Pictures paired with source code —
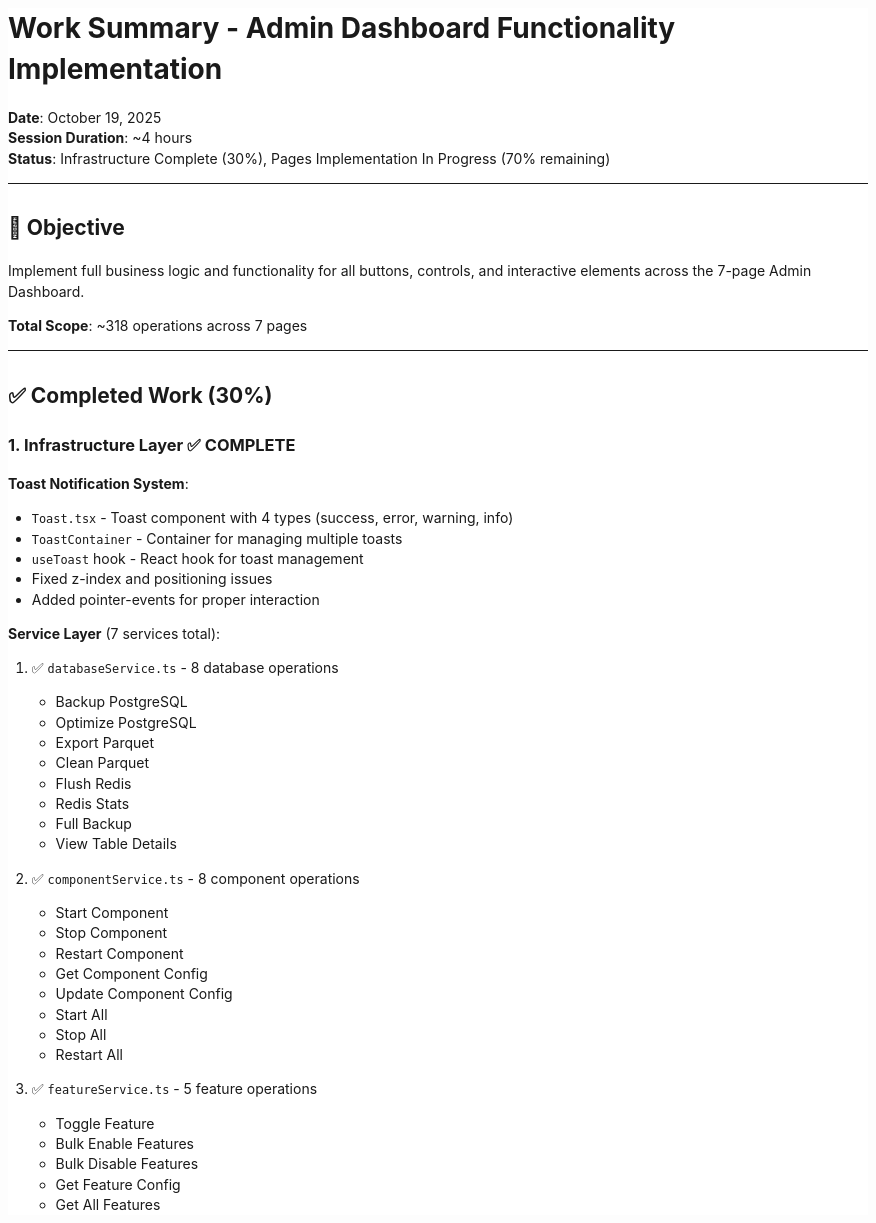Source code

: # Work Summary - Admin Dashboard Functionality Implementation

**Date**: October 19, 2025  
**Session Duration**: ~4 hours  
**Status**: Infrastructure Complete (30%), Pages Implementation In Progress (70% remaining)

---

## 🎯 Objective

Implement full business logic and functionality for all buttons, controls, and interactive elements across the 7-page Admin Dashboard.

**Total Scope**: ~318 operations across 7 pages

---

## ✅ Completed Work (30%)

### 1. Infrastructure Layer ✅ COMPLETE

**Toast Notification System**:
- `Toast.tsx` - Toast component with 4 types (success, error, warning, info)
- `ToastContainer` - Container for managing multiple toasts
- `useToast` hook - React hook for toast management
- Fixed z-index and positioning issues
- Added pointer-events for proper interaction

**Service Layer** (7 services total):
1. ✅ `databaseService.ts` - 8 database operations
   - Backup PostgreSQL
   - Optimize PostgreSQL
   - Export Parquet
   - Clean Parquet
   - Flush Redis
   - Redis Stats
   - Full Backup
   - View Table Details

2. ✅ `componentService.ts` - 8 component operations
   - Start Component
   - Stop Component
   - Restart Component
   - Get Component Config
   - Update Component Config
   - Start All
   - Stop All
   - Restart All

3. ✅ `featureService.ts` - 5 feature operations
   - Toggle Feature
   - Bulk Enable Features
   - Bulk Disable Features
   - Get Feature Config
   - Get All Features

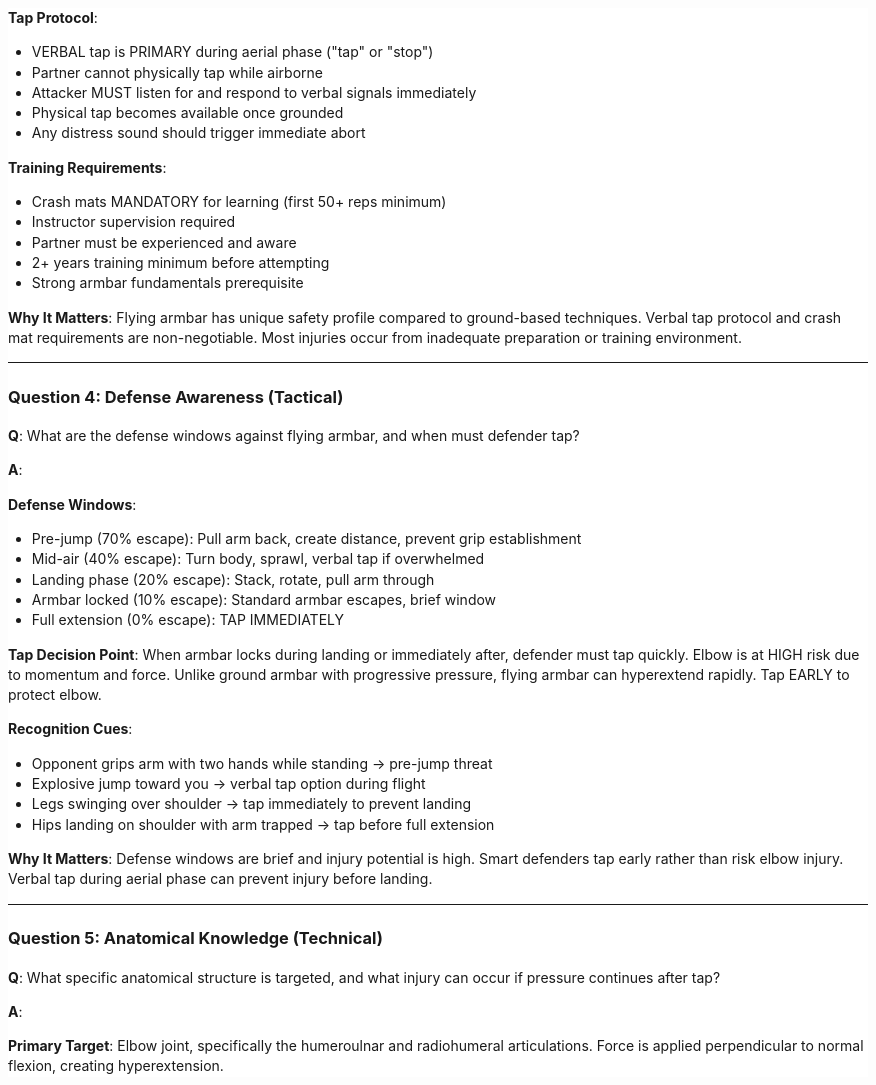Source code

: **Tap Protocol**:
- VERBAL tap is PRIMARY during aerial phase ("tap" or "stop")
- Partner cannot physically tap while airborne
- Attacker MUST listen for and respond to verbal signals immediately
- Physical tap becomes available once grounded
- Any distress sound should trigger immediate abort

**Training Requirements**:
- Crash mats MANDATORY for learning (first 50+ reps minimum)
- Instructor supervision required
- Partner must be experienced and aware
- 2+ years training minimum before attempting
- Strong armbar fundamentals prerequisite

**Why It Matters**: Flying armbar has unique safety profile compared to ground-based techniques. Verbal tap protocol and crash mat requirements are non-negotiable. Most injuries occur from inadequate preparation or training environment.

---

### Question 4: Defense Awareness (Tactical)
**Q**: What are the defense windows against flying armbar, and when must defender tap?

**A**:

**Defense Windows**:
- Pre-jump (70% escape): Pull arm back, create distance, prevent grip establishment
- Mid-air (40% escape): Turn body, sprawl, verbal tap if overwhelmed
- Landing phase (20% escape): Stack, rotate, pull arm through
- Armbar locked (10% escape): Standard armbar escapes, brief window
- Full extension (0% escape): TAP IMMEDIATELY

**Tap Decision Point**: When armbar locks during landing or immediately after, defender must tap quickly. Elbow is at HIGH risk due to momentum and force. Unlike ground armbar with progressive pressure, flying armbar can hyperextend rapidly. Tap EARLY to protect elbow.

**Recognition Cues**:
- Opponent grips arm with two hands while standing → pre-jump threat
- Explosive jump toward you → verbal tap option during flight
- Legs swinging over shoulder → tap immediately to prevent landing
- Hips landing on shoulder with arm trapped → tap before full extension

**Why It Matters**: Defense windows are brief and injury potential is high. Smart defenders tap early rather than risk elbow injury. Verbal tap during aerial phase can prevent injury before landing.

---

### Question 5: Anatomical Knowledge (Technical)
**Q**: What specific anatomical structure is targeted, and what injury can occur if pressure continues after tap?

**A**:

**Primary Target**: Elbow joint, specifically the humeroulnar and radiohumeral articulations. Force is applied perpendicular to normal flexion, creating hyperextension.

PROBLEM REQUIREMENTS — Filter the records above, keeping each line that contains the word "brief".

RESPONSE BELOW —
- Armbar locked (10% escape): Standard armbar escapes, brief window
**Why It Matters**: Defense windows are brief and injury potential is high. Smart defenders tap early rather than risk elbow injury. Verbal tap during aerial phase can prevent injury before landing.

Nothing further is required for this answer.